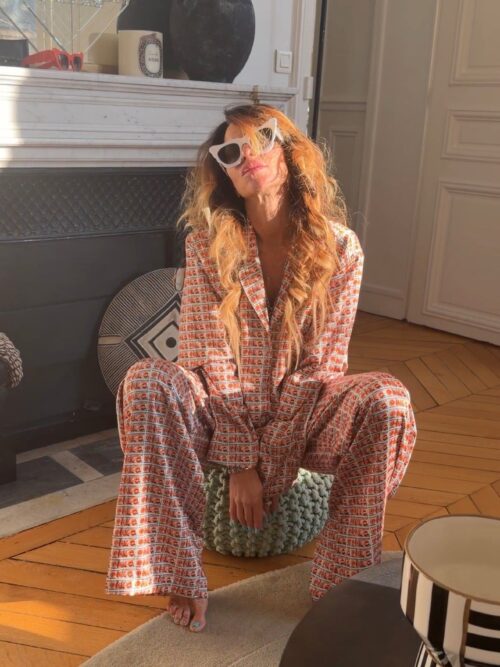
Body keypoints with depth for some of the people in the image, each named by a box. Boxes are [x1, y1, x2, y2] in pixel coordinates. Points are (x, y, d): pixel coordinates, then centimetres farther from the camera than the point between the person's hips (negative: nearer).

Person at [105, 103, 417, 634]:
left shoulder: (339, 248, -10)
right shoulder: (206, 244, -9)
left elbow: (320, 366, -10)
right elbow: (208, 359, -11)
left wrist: (268, 462, -16)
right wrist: (239, 462, -17)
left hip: (300, 415, 0)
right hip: (222, 412, 0)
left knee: (387, 398, -29)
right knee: (148, 383, -30)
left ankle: (344, 580, -14)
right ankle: (179, 574, -20)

═══

_Task requirements_
Write out these lines again with every "ankle" replaced by "foot" and everything else left as it is. Leave the pictures out.

_Solved problem_
Body keypoints with depth for some of the people in the image, each named by a box. Boxes are [x1, y1, x2, y2] in pixel coordinates. Points are (x, y, d): pixel coordinates, then centimetres farther from the camera than the point between the person's hips (negative: nearer).

Person at [105, 103, 417, 634]:
left shoulder: (339, 248, -10)
right shoulder: (206, 244, -9)
left elbow: (320, 366, -10)
right elbow: (208, 359, -11)
left wrist: (268, 462, -16)
right wrist: (239, 462, -17)
left hip: (300, 415, 0)
right hip: (222, 412, 0)
left knee: (387, 398, -29)
right knee: (148, 383, -30)
left foot: (344, 580, -14)
right foot: (179, 574, -20)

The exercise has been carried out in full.